Node & Express server, but with TypeScript !

Node & Express server, but with TypeScript !:


Initialize a project

Navigate to your folder of choice and open the terminal in that folder. Now use npmto initialize a new project.

cd code/
mkdir node-typescript-demo
npm init -y
  • -y flag is for using all the default values. You can omit that if you want to enter the values manually.

Now you should have a package.json file in your project directory.

"name": "node-typescript-demo",
"version": "1.0.0",
"description": "",
"main": "server.ts",
"scripts": {
"test": "echo \"Error: no test specified\" && exit 1"
"author": "Soumya Dey",
"license": "MIT"

Now let’s create our main file server.ts in the root of the project directory. And open the project in your choice of code editor. I am gonna use Visual Studio Code.

touch server.ts
code . 

Install dependencies

Now let’s install all the required dependencies for our server.
We’ll install express and typescript.

npm i express typescript

We’ll also need the versions of express and node with the types for TypeScripts to recognize the types. Also, a package called ts-node is required to run a development server written using TypeScript directly from the terminal

npm i -D @types/node @types/express ts-node

Get the server up and running

Now let’s add the code for the server to run.
Open server.ts file in your editor and create an express app. Add the following code to run the server.

import express from "express";

const app = express();

const PORT = process.env.PORT || 4000;

app.get("/", (req, res) => res.send("Hello from server!"));

app.listen(PORT, () => console.log(`⚡Server is running here 👉 https://localhost:${PORT}`));

But before we run the server, there is one last thing to set up. 
We’ll need to create a config file for typescript so that our code gets compiled properly.
Create a tsconfig.json file at the root of the development server project and add the following lines of code.

"compilerOptions": {
"target": "es6",
"module": "commonjs",
"rootDir": "./",
"outDir": "./build",
"esModuleInterop": true,
"strict": true

The compilerOptions is a mandatory field that needs to be specified. The options used in the config above are:

  • target allows us to specify the target JavaScript version that compiler will output.
  • module allows us to use a module manager in the compiled JavaScript code.
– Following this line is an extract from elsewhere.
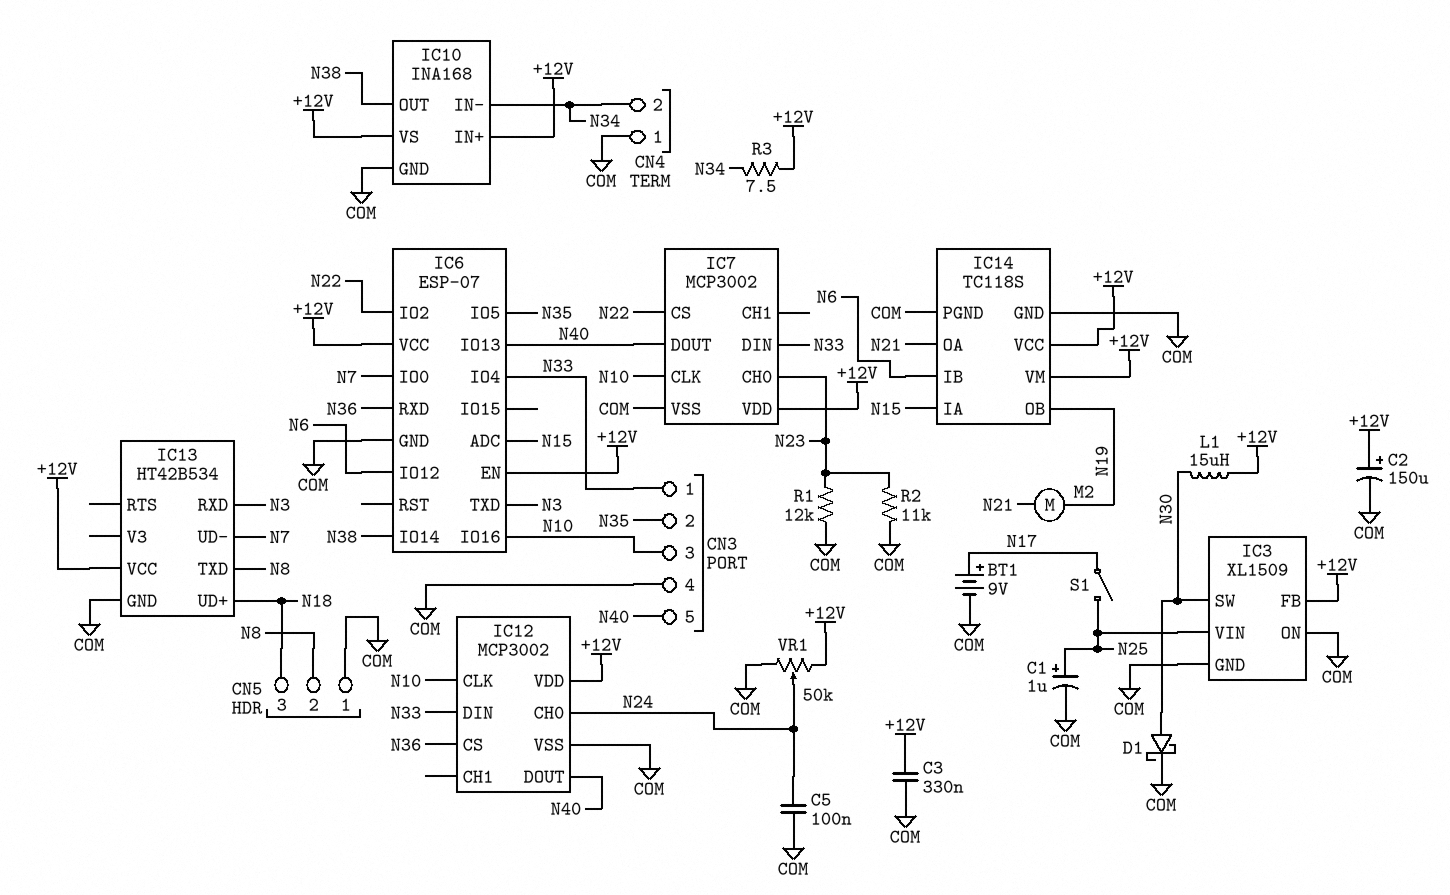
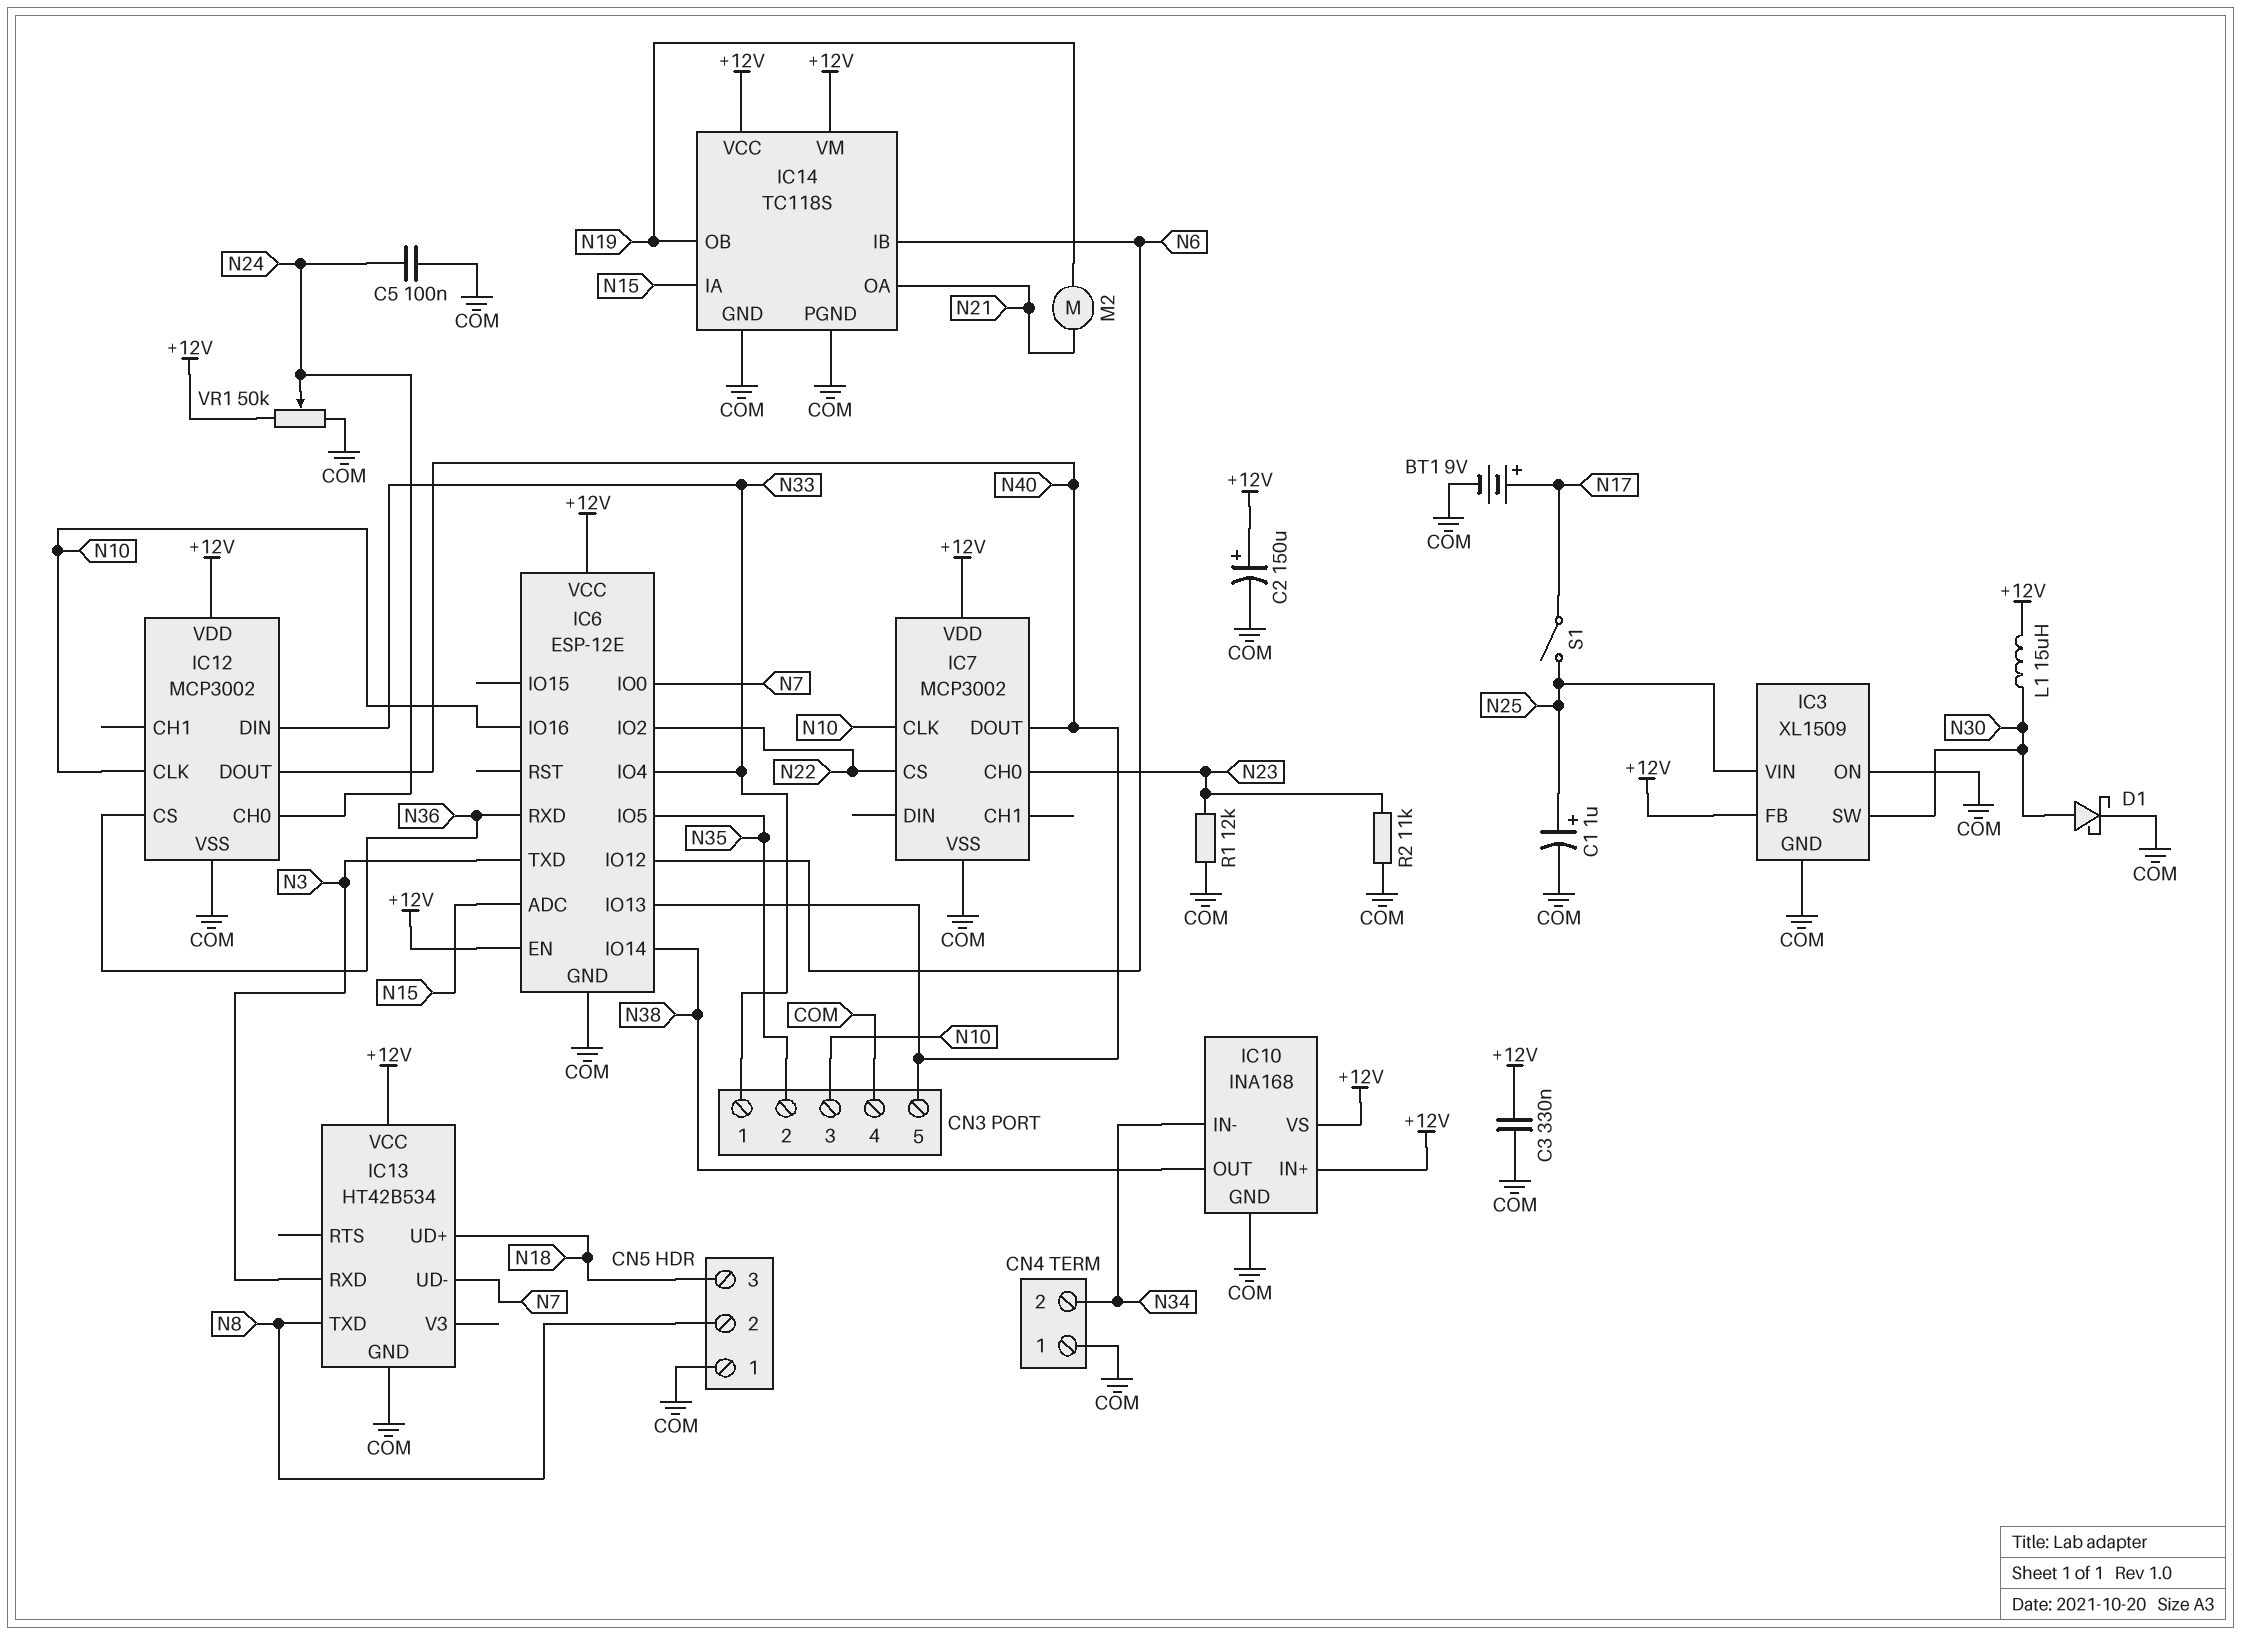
IC6: ESP-07 -> ESP-12E
IC7 pin DIN: N33 -> none
R3: 7.5 (+12V, N34) -> none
The commonjs is supported and is a standard in Node.js.
  • rootDir is an option that specifies where the TypeScript files are located inside the Node.js project.
  • outDir specifies where the output of the compiled is going to be located.
  • esModuleInterop allows us to compile ES6 modules to commonjs modules.
  • strict is an option that enables strict type-checking options.

There might be other configuration options that you can add on for the TypeScript compiler but these are the basic configuration options specified that can help you to get started.

Now open the terminal and enter the following command to start your server.
I am going to use nodemon to watch for file changes. You can install nodemonglobally in your machine by using the command npm i -g nodemon.

To use it, you may add a server script in the package.json file as specified below.

"scripts": {
"server": "nodemon server.ts"

Now start the server with the server script

npm run server

You should see this output in the terminal if there are no errors.

[nodemon] 2.0.6
[nodemon] to restart at any time, enter `rs`
[nodemon] watching path(s): *.*
[nodemon] watching extensions: ts,json
[nodemon] starting `ts-node server.ts`
⚡Server is running here 👉 https://localhost:4000

Now you can open https://localhost:4000 in your browser and it should show the following screen.

As we are using nodemon, it will restart the server for us automatically whenever there is a file-change.

So that’s your node js server up and running with all its glory using TypeScript.

Compile your TypeScript project

To compile a TypeScript project to a valid JavaScript one, start by declaring a new script called build inside the package.json file.

"scripts": {
"server": "nodemon server.ts",
"build": "tsc --project ./"
  • TypeScript provides a command to compile the code called tsc. This command demands a flag to specify as to what to compile.
  • The --project (shorthand: -p) is used to specify the project directory that the compiler can pick the code files from to compile to valid JavaScript.
  • The ./ specifies the root project.

From the terminal window, run the build command to compile the code

npm run build

Now there will be a folder named build in the root of your project directory.
Open the folder and you’ll see a file that contains your TypeScript code compiled to JavaScript.

"use strict";
var __importDefault = (this && this.__importDefault) || function (mod) {
    return (mod && mod.__esModule) ? mod : { "default": mod };
Object.defineProperty(exports, "__esModule", { value: true });
const express_1 = __importDefault(require("express"));
const app = express_1.default();
const PORT = process.env.PORT || 4000;
app.get("/", (req, res) => res.send("Hello from server!"));
app.listen(PORT, () => console.log(`⚡Server is running here 👉 https://localhost:${PORT}`));

If you specify any other directory named as the value of the property outDir in the tsconfig.json file that name of the directory would have reflected here instead of build.